What Is Lateral Phishing? Understanding the Latest Threat to Your Cyber Security

Phishing threats are nothing new, but some dangers are more insidious than others. After years of warnings to treat unsolicited and external emails with caution, a new threat is flying under the radar.

That threat is a new and particularly vicious type of phishing attack, one that plays on the trust of its victims to steal proprietary corporate data, ensnare top executives and even facilitate monetary transfers that could leave small businesses nearly bankrupt.

Lateral Phishing and Your Corporate Network

If you have not yet heard of lateral phishing, now is the time to educate yourself and your staff. By understanding how this unique type of phishing attack works and why it is so dangerous, you can work to protect yourself, your business and your network. Here is what you need to know about lateral phishing, along with some tips for protecting yourself from the latest threat to your cybersecurity.

Lateral phishing is a relatively new type of cyber attack, one that targets the email accounts of corporate insiders. But unlike other forms of email hijacking, this one uses its access to further target others in the company.

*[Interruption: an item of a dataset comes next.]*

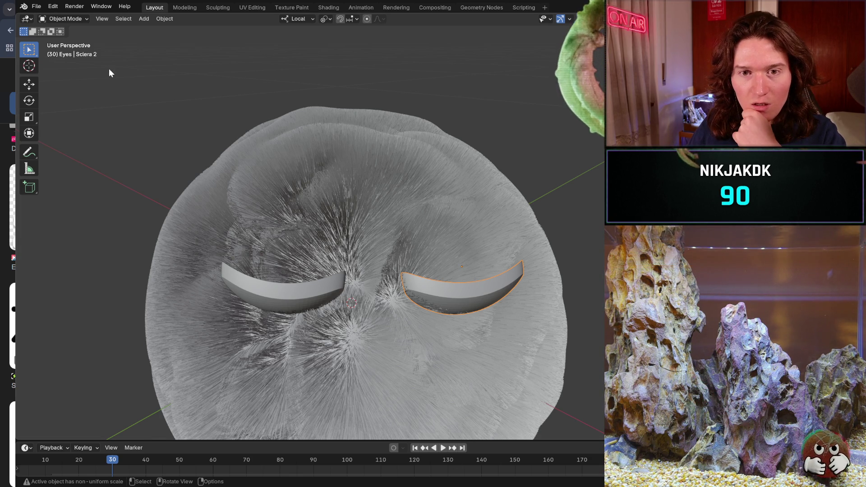
left_click(38, 9)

A Dangerous Insider Attack

Once the cybercriminal has gained access of the initial email account, they use a combination of psychological tactics and the natural trust employees have for one another. Specifically, the hacker begins to target the contacts inside the compromised email account, sending out targeted phishing messages designed to steal information and trick victims into giving up account information and corporate funds.

It is this insider approach that makes lateral phishing such a unique danger in the corporate world. Employees may be reluctant to click links in an unsolicited email, but they will likely show no such hesitation if the message comes from a fellow employee. By compromising an insider account, hackers can use this inherent trust to solicit information that would otherwise raise suspicions and trigger red flags.

How to Protect Yourself

Since lateral phishing is still a relatively new form of cyber crime, many businesses are unprepared for the dangers it presents. If you want to protect yourself, your network and the integrity of your company, you need to take a proactive approach to this emerging threat.

One of the most important steps you can take is education. Making your staff aware of this new danger is a key form of protection, and raising awareness can greatly reduce your risk.

Practicing good password hygiene is another key form of protection. If your password policy has been in place for some time, you want to revisit it and make sure it is up to date and follows current best practices.

Forcing changes to email passwords on a regular basis and disallowing variations on a single password can provide a basic level of protection, as can communicating the recommendations of cybersecurity experts. Implementing Two Factor Authentication (2FA) can not be overstated.

Employees should also be advised to check their outgoing messages on a regular basis. If the account has been compromised, the outbox could hold clues about what has been done and which contacts have been targeted. Workers who notice suspicious activity in their outgoing messages should contact the IT department immediately to report these activities.

Last but not least, businesses can protect themselves from the worst aspects of lateral phishing with a few key policy changes. Establishing additional verification requirements for monetary transfers, the release of proprietary information and other potentially damaging actions can blunt the impact of this new form of cybercrime. At the very least, these additional verification steps can give the targeted businesses more time to react, possibly stopping a devastating attack in its tracks. 

Sometimes it seems like there is a new form of cybercrime happening every single day, and that is only a slight exaggeration. Lateral phishing is only the latest example, and it is unlikely to be the last. In the meantime, staying vigilant, educating yourself and your staff and following best practices for network and cybersecurity can all reduce your chances of becoming a victim.